Mais d’un autre côté, Kurosawa greffe à sa sonate une touche occidentale : scénario resserrée autour de trois figures identifiables, schéma narratif repérable, sans trop de pauses, où le trait si net du sentiment le dispute au final à la lyre si délicate d’un clair de lune debussien. Si les auteurs asiatiques refusent la nuance psychologique en passant de la retenue à l’éclat par souci de clarté, de resserrement à la sauce haïku, où le corps va droit au but dans ce qu’il dit, impassible ou rageur, Kurosawa a justement biaisé ce programme au moyen de son sujet : la musique.

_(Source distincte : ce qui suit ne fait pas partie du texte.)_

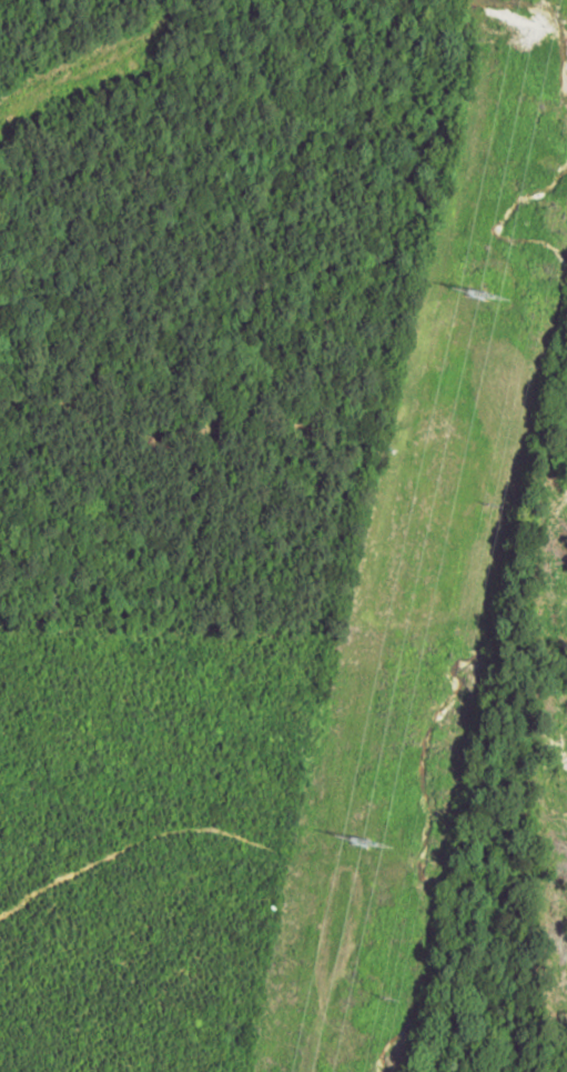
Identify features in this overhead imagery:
power tower: (468, 292)
power tower: (352, 838)

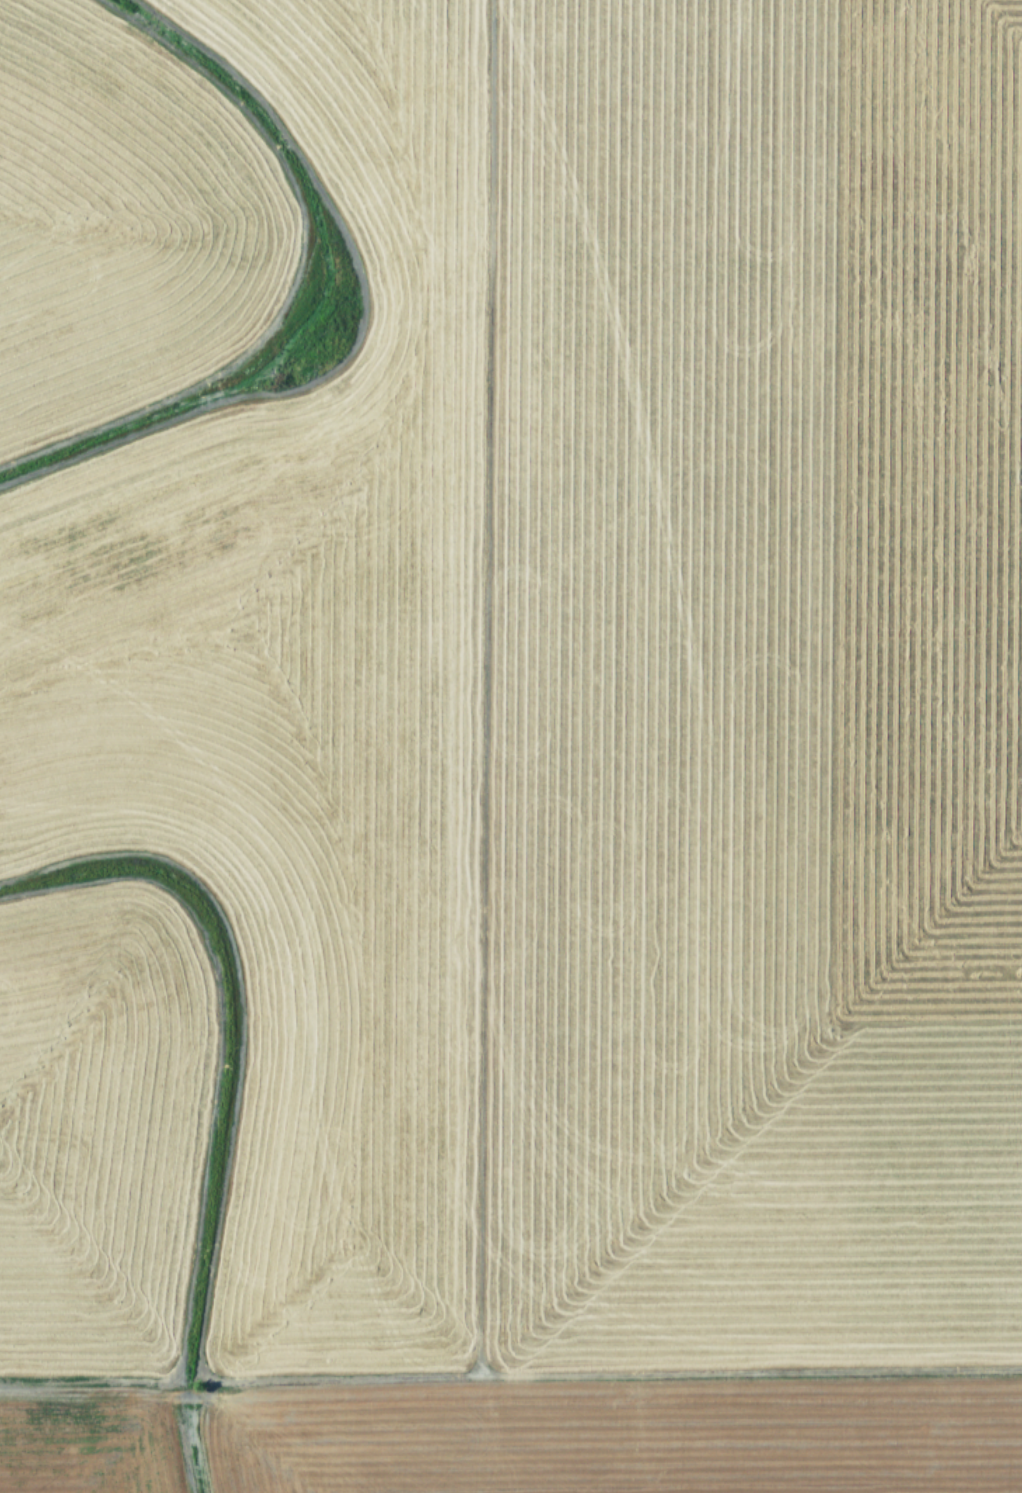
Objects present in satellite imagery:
crop: (511, 746)

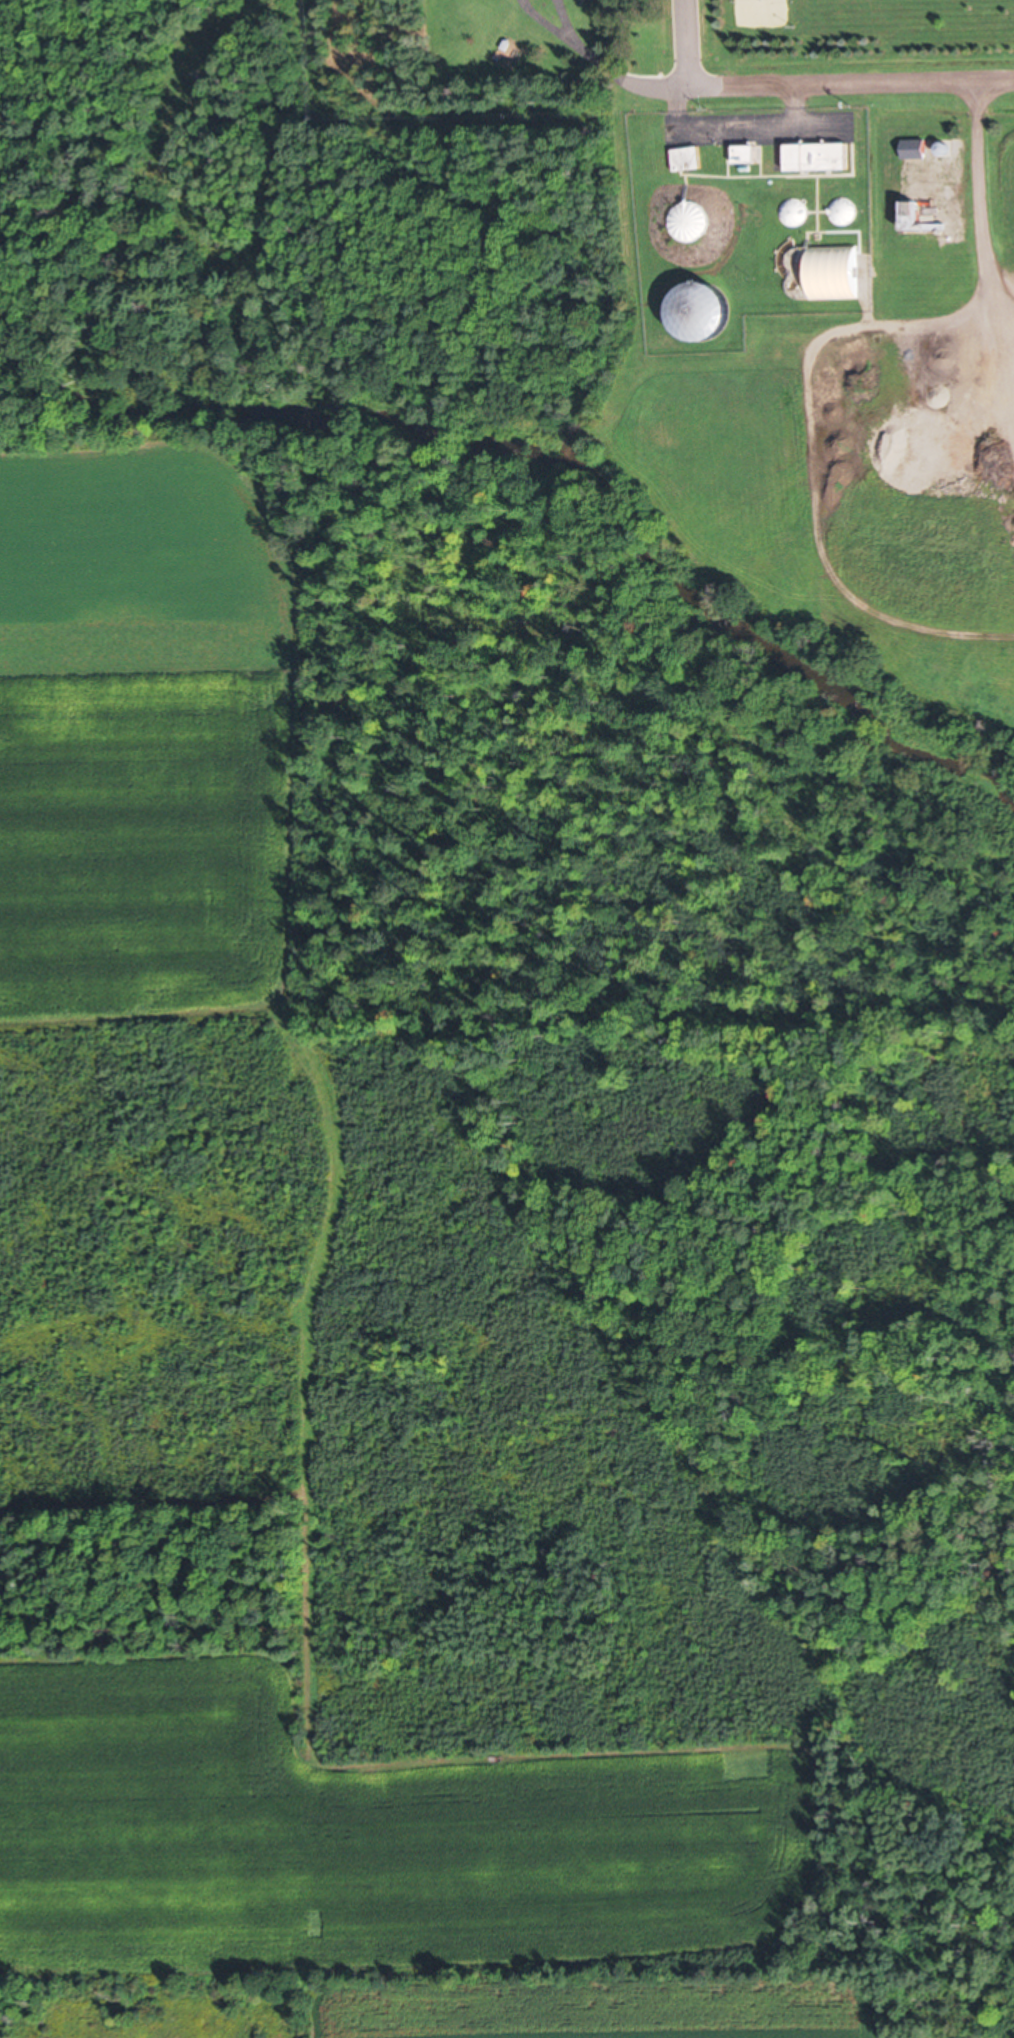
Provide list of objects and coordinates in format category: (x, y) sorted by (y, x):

La progression formelle est repérable : d’abord le quotidien cellulaire, où un chambranle, un coin d’escalier, le cadre d’une étagère, masquent ses personnages. Classique. Ensuite, le cinéma ouvre ses parcelles. Longue focales, masquages géométriques plus absents, réelle importance du personnage féminin – pas une prostitué de plus, ou une femme aimante, mais une mère responsable habitée quelque part de cette névrose domestique très contemporaine – et surtout des corps qui de mécanique de vie deviennent vivants. Troué de soleil, de mouvements, d’horizon dégagée, ressac de diamants sur la ligne nocturne d’une vague, et la figure trouve son souffle. Hors de son statut ou de sa tenue de façade.
La métaphore musicale ne pouvait pas mieux tomber : c’est en tirant sur la corde que naît l’émotion. De l’automate à l’humain, la machine peut aussi pleurer. Avec la famille de Tokyo Sonata, c’est pareil. En tirant sur la raideur des corps, on en fait pousser des larmes, et cela bien au-delà du coulis lacrymal traditionnel. Non, les larmes du père sont un résidu du corps touché, au premier sens du terme : quelque chose lâche dans les tréfonds de l’être, quelle corde, quelle vibrato fragile, quel amour discrètement présent ? Un peu de tout à la fois sur le clair de lune entonné par le fils. Grand soleil. Avec pudeur, certes.